Este projeto de Agostinho Rossi sim martins alemão que solicitou ao chefe da defesa que fizesse relatórios orais à câmara baixa. Pelo que afirmaram, a convocação busca saber Que critérios são usados para determinar quais propriedades são utilizáveis? E qual é o planejamento por trás dessas decisões?
Prasti deveria ser responsabilizado no Congresso????
O governo nacional avança com a venda de ativos estratégicos de defesa e das forças armadas. Sua perda é irreversível.

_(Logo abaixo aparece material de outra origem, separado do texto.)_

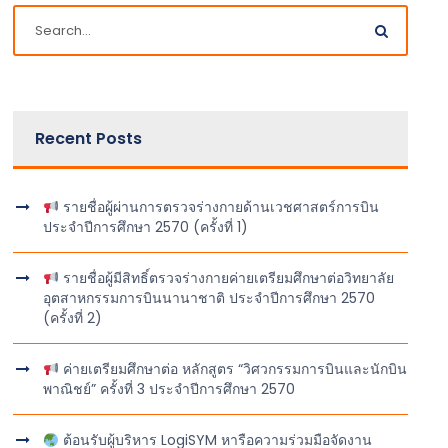
Recent Posts
รายชื่อผู้ผ่านการตรวจร่างกายด้านเวชศาสตร์การบิน
ประจำปีการศึกษา 2570 (ครั้งที่ 1)
รายชื่อผู้มีสิทธิ์ตรวจร่างกายค่ายเตรียมศึกษาต่อวิทยาลัย
อุตสาหกรรมการบินนานาชาติ ประจำปีการศึกษา 2570
(ครั้งที่ 2)
ค่ายเตรียมศึกษาต่อ หลักสูตร “วิศวกรรมการบินและนักบิน
พาณิชย์” ครั้งที่ 3 ประจำปีการศึกษา 2570
ต้อนรับผู้บริหาร LogiSYM หารือความร่วมมือจัดงาน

A contradição é óbvia: com o orçamento de defesa mais baixo das últimas décadas,… pic.twitter.com/L4qX55gkv3
-Agostinho Rossi (@RossiAgustinOk) 14 de julho de 2026
Alerta para patrimônio estratégico
Nas bases desta iniciativa, os representantes da União dos Pobres La Patria questionaram a política do governo nacional. E eles mencionaram isso Há uma contradição entre o discurso oficial de fortalecimento das forças armadas e de avanço das suas propriedades. Observaram: “Não se trata apenas de relatórios ministeriais sobre acções administrativas que já foram tomadas. Trata-se de explicar a política pública que as apoia”.
Os legisladores declararam O processo de descontentamento faz parte de uma política mais ampla de “alienação, privatização e estrangeirização dos imóveis do governo nacional”. E sublinharam que no caso da defesa se trata de terrenos e instalações com características especiais pela sua localização, infra-estruturas e função no âmbito do desdobramento territorial militar.
Entre os itens mencionados neste projeto estão os imóveis que não foram afetados durante o ano O primeiro semestre de 2026 na cidade de Neuquén pertencente ao exército argentino; em La Plata, província de Buenos Aires; Seis propriedades localizadas em Corrientes. e uma seção pertencente à Marinha Argentina em Ushuaia, Terra do Fogo. Para os representantes da oposição, esses ativos “Eles não estão desempregados nem simplesmente indisponíveis financeiramente.” Mas parte da estrutura sobre a qual continua a capacidade operacional das forças armadas.
Criticando o governo e reivindicando soberania
No artigo apresentado, Rossi e Martinez Questionaram também o impacto destas medidas na política de defesa nacional. E lembraram que o processo de venda de imóveis foi reativado pelo Decreto 950/2024, que permitiu a continuação de operações autorizadas em governos anteriores que não haviam sido realizadas.
Ao mesmo tempo que anuncia publicamente que pretende fortalecer as forças armadas, anunciando mesmo que uma percentagem das receitas da privatização será destinada à compra de equipamento militar, estão a ser feitos progressos na venda dos imóveis que tornam possível a sua operação. Ele disse: os representantes da União dos Pobres La Patria.
Além disso, alertaram que a transferência destes activos ocorrerá no contexto de cortes orçamentais para o sector da defesa. E observaram que a perda de infra-estruturas estratégicas pode ser irreversível. Como eles afirmaram, As decisões tomadas não respondem ao planeamento militar, mas a “objectivos financeiros ou imobiliários”.
Ao final, os delegados enfatizaram que a discussão vai além da questão do patrimônio e vincula-a à soberania nacional. “Soberania para defender o que é nosso” Eles haviam declarado ao enviar a reclamação. Entretanto, pediram ao Ministro Prasti que explicasse ao Congresso quais os motivos e critérios para permitir o desinvestimento de activos pertencentes ao sector da defesa.